Without reproducing any picture, copy the records word for word.

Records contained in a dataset

----

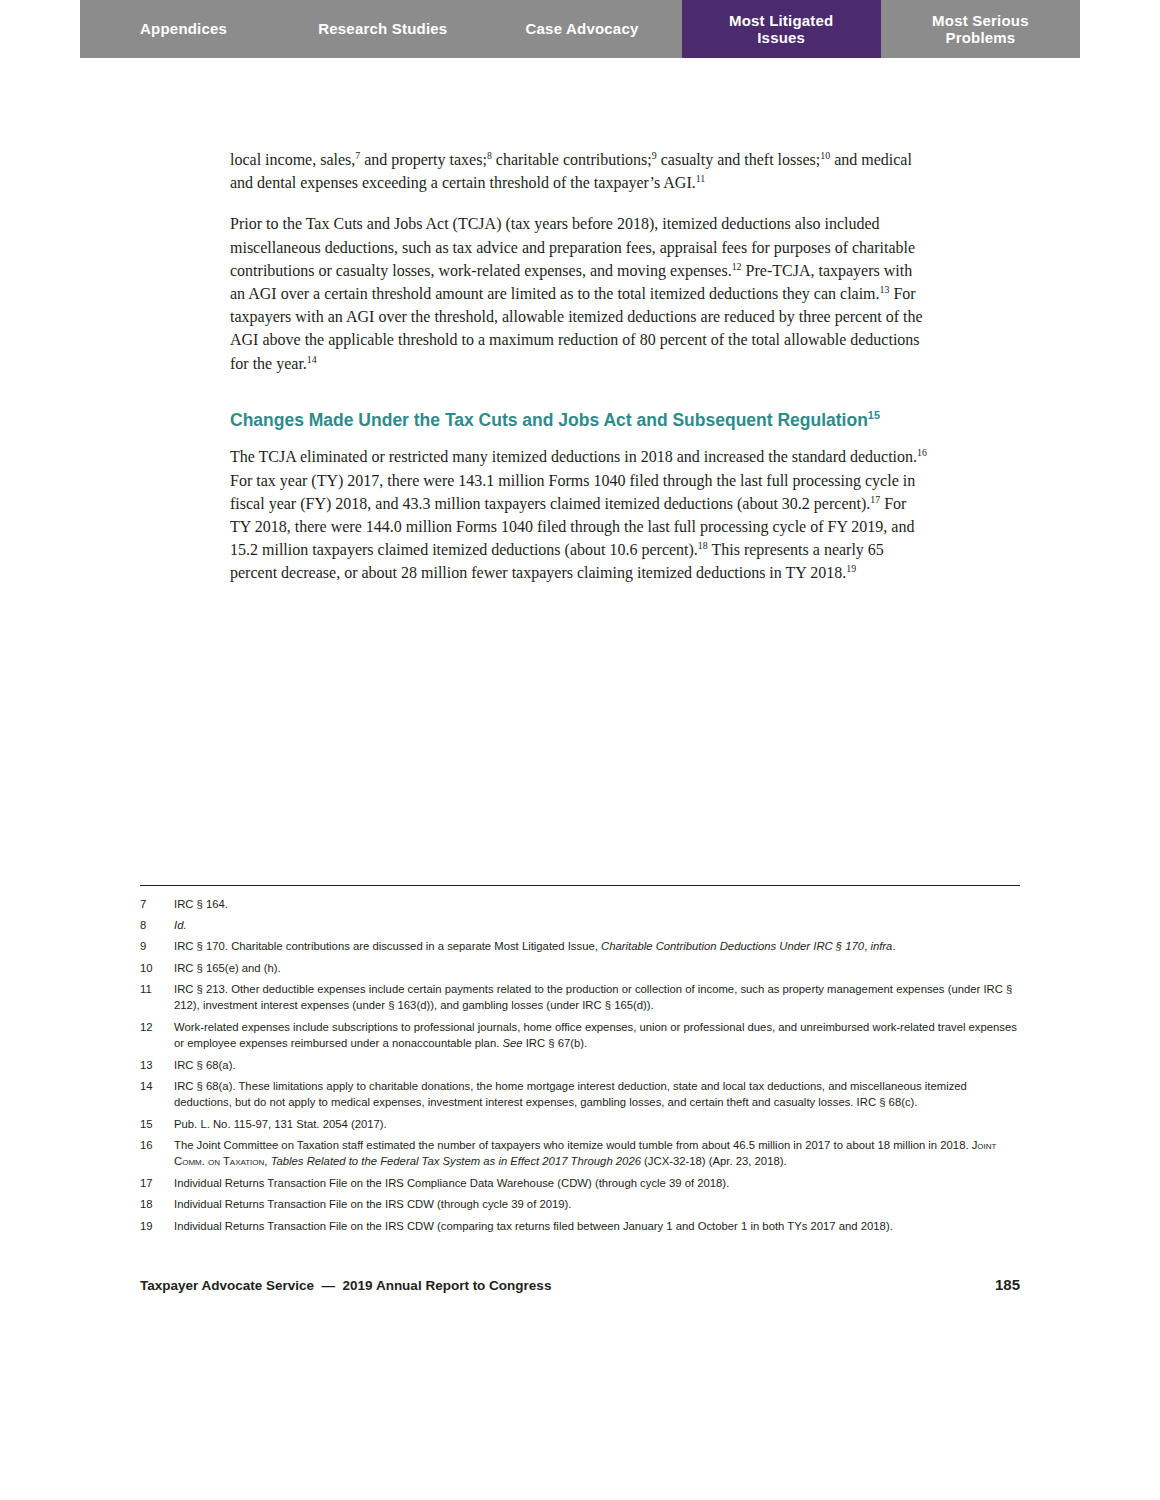Appendices
Research Studies
Case Advocacy
Most Litigated
Issues
Most Serious
Problems
local income, sales,7 and property taxes;8 charitable contributions;9 casualty and theft losses;10 and medical and dental expenses exceeding a certain threshold of the taxpayer’s AGI.11
Prior to the Tax Cuts and Jobs Act (TCJA) (tax years before 2018), itemized deductions also included miscellaneous deductions, such as tax advice and preparation fees, appraisal fees for purposes of charitable contributions or casualty losses, work-related expenses, and moving expenses.12 Pre-TCJA, taxpayers with an AGI over a certain threshold amount are limited as to the total itemized deductions they can claim.13 For taxpayers with an AGI over the threshold, allowable itemized deductions are reduced by three percent of the AGI above the applicable threshold to a maximum reduction of 80 percent of the total allowable deductions for the year.14
Changes Made Under the Tax Cuts and Jobs Act and Subsequent Regulation15
The TCJA eliminated or restricted many itemized deductions in 2018 and increased the standard deduction.16 For tax year (TY) 2017, there were 143.1 million Forms 1040 filed through the last full processing cycle in fiscal year (FY) 2018, and 43.3 million taxpayers claimed itemized deductions (about 30.2 percent).17 For TY 2018, there were 144.0 million Forms 1040 filed through the last full processing cycle of FY 2019, and 15.2 million taxpayers claimed itemized deductions (about 10.6 percent).18 This represents a nearly 65 percent decrease, or about 28 million fewer taxpayers claiming itemized deductions in TY 2018.19
IRC § 164.
Id.
IRC § 170. Charitable contributions are discussed in a separate Most Litigated Issue, Charitable Contribution Deductions Under IRC § 170, infra.
IRC § 165(e) and (h).
IRC § 213. Other deductible expenses include certain payments related to the production or collection of income, such as property management expenses (under IRC § 212), investment interest expenses (under § 163(d)), and gambling losses (under IRC § 165(d)).
Work-related expenses include subscriptions to professional journals, home office expenses, union or professional dues, and unreimbursed work-related travel expenses or employee expenses reimbursed under a nonaccountable plan. See IRC § 67(b).
IRC § 68(a).
IRC § 68(a). These limitations apply to charitable donations, the home mortgage interest deduction, state and local tax deductions, and miscellaneous itemized deductions, but do not apply to medical expenses, investment interest expenses, gambling losses, and certain theft and casualty losses. IRC § 68(c).
Pub. L. No. 115-97, 131 Stat. 2054 (2017).
The Joint Committee on Taxation staff estimated the number of taxpayers who itemize would tumble from about 46.5 million in 2017 to about 18 million in 2018. Joint Comm. on Taxation, Tables Related to the Federal Tax System as in Effect 2017 Through 2026 (JCX-32-18) (Apr. 23, 2018).
Individual Returns Transaction File on the IRS Compliance Data Warehouse (CDW) (through cycle 39 of 2018).
Individual Returns Transaction File on the IRS CDW (through cycle 39 of 2019).
Individual Returns Transaction File on the IRS CDW (comparing tax returns filed between January 1 and October 1 in both TYs 2017 and 2018).
Taxpayer Advocate Service — 2019 Annual Report to Congress 185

----

Response below
Appendices
Research Studies
Case Advocacy
Most Litigated
Issues
Most Serious
Problems
local income, sales,7 and property taxes;8 charitable contributions;9 casualty and theft losses;10 and medical and dental expenses exceeding a certain threshold of the taxpayer’s AGI.11
Prior to the Tax Cuts and Jobs Act (TCJA) (tax years before 2018), itemized deductions also included miscellaneous deductions, such as tax advice and preparation fees, appraisal fees for purposes of charitable contributions or casualty losses, work-related expenses, and moving expenses.12 Pre-TCJA, taxpayers with an AGI over a certain threshold amount are limited as to the total itemized deductions they can claim.13 For taxpayers with an AGI over the threshold, allowable itemized deductions are reduced by three percent of the AGI above the applicable threshold to a maximum reduction of 80 percent of the total allowable deductions for the year.14
Changes Made Under the Tax Cuts and Jobs Act and Subsequent Regulation15
The TCJA eliminated or restricted many itemized deductions in 2018 and increased the standard deduction.16 For tax year (TY) 2017, there were 143.1 million Forms 1040 filed through the last full processing cycle in fiscal year (FY) 2018, and 43.3 million taxpayers claimed itemized deductions (about 30.2 percent).17 For TY 2018, there were 144.0 million Forms 1040 filed through the last full processing cycle of FY 2019, and 15.2 million taxpayers claimed itemized deductions (about 10.6 percent).18 This represents a nearly 65 percent decrease, or about 28 million fewer taxpayers claiming itemized deductions in TY 2018.19
IRC § 164.
Id.
IRC § 170. Charitable contributions are discussed in a separate Most Litigated Issue, Charitable Contribution Deductions Under IRC § 170, infra.
IRC § 165(e) and (h).
IRC § 213. Other deductible expenses include certain payments related to the production or collection of income, such as property management expenses (under IRC § 212), investment interest expenses (under § 163(d)), and gambling losses (under IRC § 165(d)).
Work-related expenses include subscriptions to professional journals, home office expenses, union or professional dues, and unreimbursed work-related travel expenses or employee expenses reimbursed under a nonaccountable plan. See IRC § 67(b).
IRC § 68(a).
IRC § 68(a). These limitations apply to charitable donations, the home mortgage interest deduction, state and local tax deductions, and miscellaneous itemized deductions, but do not apply to medical expenses, investment interest expenses, gambling losses, and certain theft and casualty losses. IRC § 68(c).
Pub. L. No. 115-97, 131 Stat. 2054 (2017).
The Joint Committee on Taxation staff estimated the number of taxpayers who itemize would tumble from about 46.5 million in 2017 to about 18 million in 2018. Joint Comm. on Taxation, Tables Related to the Federal Tax System as in Effect 2017 Through 2026 (JCX-32-18) (Apr. 23, 2018).
Individual Returns Transaction File on the IRS Compliance Data Warehouse (CDW) (through cycle 39 of 2018).
Individual Returns Transaction File on the IRS CDW (through cycle 39 of 2019).
Individual Returns Transaction File on the IRS CDW (comparing tax returns filed between January 1 and October 1 in both TYs 2017 and 2018).
Taxpayer Advocate Service — 2019 Annual Report to Congress 185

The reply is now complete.